I bought a few books yesterday, 3 of them on the relation between Christianity and culture. One of them is by celebrity scholar D.A Carson titled 'Christ and Culture Revisited', the other one is a porn book by Michael Leahy, and the third one is Culture Making by Andy Crouch.
During the interval of my over-time work in the evening, I read Crouch's book. It was refreshing as Crouch approach the issue from a sociological approach. So far, until page 50, he approach the issue sufficiently realistic.
Realistic in the sense that he understand well that 'culture', like 'nature', is a given. It makes no sense to talk about culture from a cultural-neutral point of view as it makes no sense to examine culture without realizing that we are already a product of certain culture which overlapped by various cultures.
When flipping through the index pages of the book, I don't find the mention of 'Robert Jenson'. I think Jenson's work on this issue is very relevant. So far, Jenson come across to me as the only one who explicitly denounce the celebrated and much-praised book 'Christ & Culture' by H. Richard Niebuhr as posing a 'pseudo-problem' (see his article recently published in Public Theology in Cultural Engagement).
Compared with Nancy Pearcey's Total Truth, I find Crouch did a more extensive and illuminating job. For eg. Crouch approaches the analysis of culture through his 5 questions on culture is more context-oriented, hence more self-critical and modest. Compared to Pearcey's worldview questions which take context lightly and often venture directly for meta-narratives.

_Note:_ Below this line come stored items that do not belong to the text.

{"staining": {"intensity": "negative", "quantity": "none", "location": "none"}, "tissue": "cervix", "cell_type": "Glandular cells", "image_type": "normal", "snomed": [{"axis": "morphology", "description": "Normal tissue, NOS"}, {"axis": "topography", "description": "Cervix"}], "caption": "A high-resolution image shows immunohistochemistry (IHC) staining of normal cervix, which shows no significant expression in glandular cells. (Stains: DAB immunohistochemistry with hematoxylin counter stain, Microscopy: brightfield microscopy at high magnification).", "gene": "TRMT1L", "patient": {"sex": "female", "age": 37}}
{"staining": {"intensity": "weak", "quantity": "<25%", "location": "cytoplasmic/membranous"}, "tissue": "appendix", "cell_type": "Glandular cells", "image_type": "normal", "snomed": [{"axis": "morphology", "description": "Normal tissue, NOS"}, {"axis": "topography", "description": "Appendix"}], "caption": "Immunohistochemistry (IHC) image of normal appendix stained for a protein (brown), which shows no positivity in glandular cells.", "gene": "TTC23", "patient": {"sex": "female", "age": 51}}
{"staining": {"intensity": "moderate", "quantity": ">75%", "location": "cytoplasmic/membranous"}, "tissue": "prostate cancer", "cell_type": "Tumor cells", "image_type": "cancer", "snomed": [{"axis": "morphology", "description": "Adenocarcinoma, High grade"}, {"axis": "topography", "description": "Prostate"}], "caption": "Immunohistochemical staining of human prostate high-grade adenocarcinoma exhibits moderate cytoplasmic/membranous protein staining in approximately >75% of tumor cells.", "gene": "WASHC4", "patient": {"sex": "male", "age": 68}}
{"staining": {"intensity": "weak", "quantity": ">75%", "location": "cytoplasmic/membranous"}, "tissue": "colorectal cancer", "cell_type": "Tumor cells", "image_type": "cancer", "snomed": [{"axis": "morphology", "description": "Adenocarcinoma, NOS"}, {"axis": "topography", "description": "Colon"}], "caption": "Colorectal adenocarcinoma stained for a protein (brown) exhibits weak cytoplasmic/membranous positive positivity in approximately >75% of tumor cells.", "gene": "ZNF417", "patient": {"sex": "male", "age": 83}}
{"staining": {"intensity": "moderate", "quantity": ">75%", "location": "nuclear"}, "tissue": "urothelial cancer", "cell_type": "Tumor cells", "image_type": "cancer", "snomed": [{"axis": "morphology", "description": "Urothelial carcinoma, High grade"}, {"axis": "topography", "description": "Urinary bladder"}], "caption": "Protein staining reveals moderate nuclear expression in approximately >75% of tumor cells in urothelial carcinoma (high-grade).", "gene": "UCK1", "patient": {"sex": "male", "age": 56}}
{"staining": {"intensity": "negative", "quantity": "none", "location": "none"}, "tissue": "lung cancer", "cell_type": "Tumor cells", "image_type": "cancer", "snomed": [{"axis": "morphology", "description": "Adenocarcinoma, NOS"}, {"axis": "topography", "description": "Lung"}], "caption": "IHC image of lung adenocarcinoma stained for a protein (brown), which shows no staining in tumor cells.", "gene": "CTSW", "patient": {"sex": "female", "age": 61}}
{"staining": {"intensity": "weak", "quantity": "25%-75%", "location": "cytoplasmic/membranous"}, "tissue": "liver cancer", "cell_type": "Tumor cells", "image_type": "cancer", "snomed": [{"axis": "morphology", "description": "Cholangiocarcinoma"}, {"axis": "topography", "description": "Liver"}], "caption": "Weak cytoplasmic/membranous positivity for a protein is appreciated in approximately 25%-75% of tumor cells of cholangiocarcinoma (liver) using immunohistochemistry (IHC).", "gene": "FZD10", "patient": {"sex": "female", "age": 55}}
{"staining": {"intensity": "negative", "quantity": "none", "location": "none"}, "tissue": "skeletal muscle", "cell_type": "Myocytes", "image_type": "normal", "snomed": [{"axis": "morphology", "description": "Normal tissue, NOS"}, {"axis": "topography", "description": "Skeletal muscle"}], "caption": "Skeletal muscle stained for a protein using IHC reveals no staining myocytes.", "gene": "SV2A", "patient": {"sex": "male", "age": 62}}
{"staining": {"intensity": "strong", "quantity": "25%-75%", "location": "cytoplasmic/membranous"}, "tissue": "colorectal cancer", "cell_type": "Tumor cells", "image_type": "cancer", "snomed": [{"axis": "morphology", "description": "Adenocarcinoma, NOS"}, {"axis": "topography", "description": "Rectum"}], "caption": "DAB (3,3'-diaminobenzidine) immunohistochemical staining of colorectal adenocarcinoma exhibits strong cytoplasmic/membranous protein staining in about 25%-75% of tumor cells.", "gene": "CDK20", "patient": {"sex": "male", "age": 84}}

Anyway, this post is not merely about Crouch's book. After reading that book, I googled the title and found a 'tumblelog' site for the book. And through the tumblelog, I came to this site on politics: The Center for Public Justice. After browsing through it, I think it's good to share with my readers here who are interested in exploring the relation between their faith to Christ and politics.
Yet, we have to approach these materials not without a critical mind. We can't import everything from them. Not everything propounded in these works have direct relevance to Asian Christians.
For one to start learning how to dialogue and engage with these works, which are mainly produced in a Western culture, I'm glad to commend Kishore Mahbubani's 'Can Asians Think?'. Though some of the points contained in some of the essays are dated, yet reading it helps to hold us from drinking everything from the West as if those are elixir of life.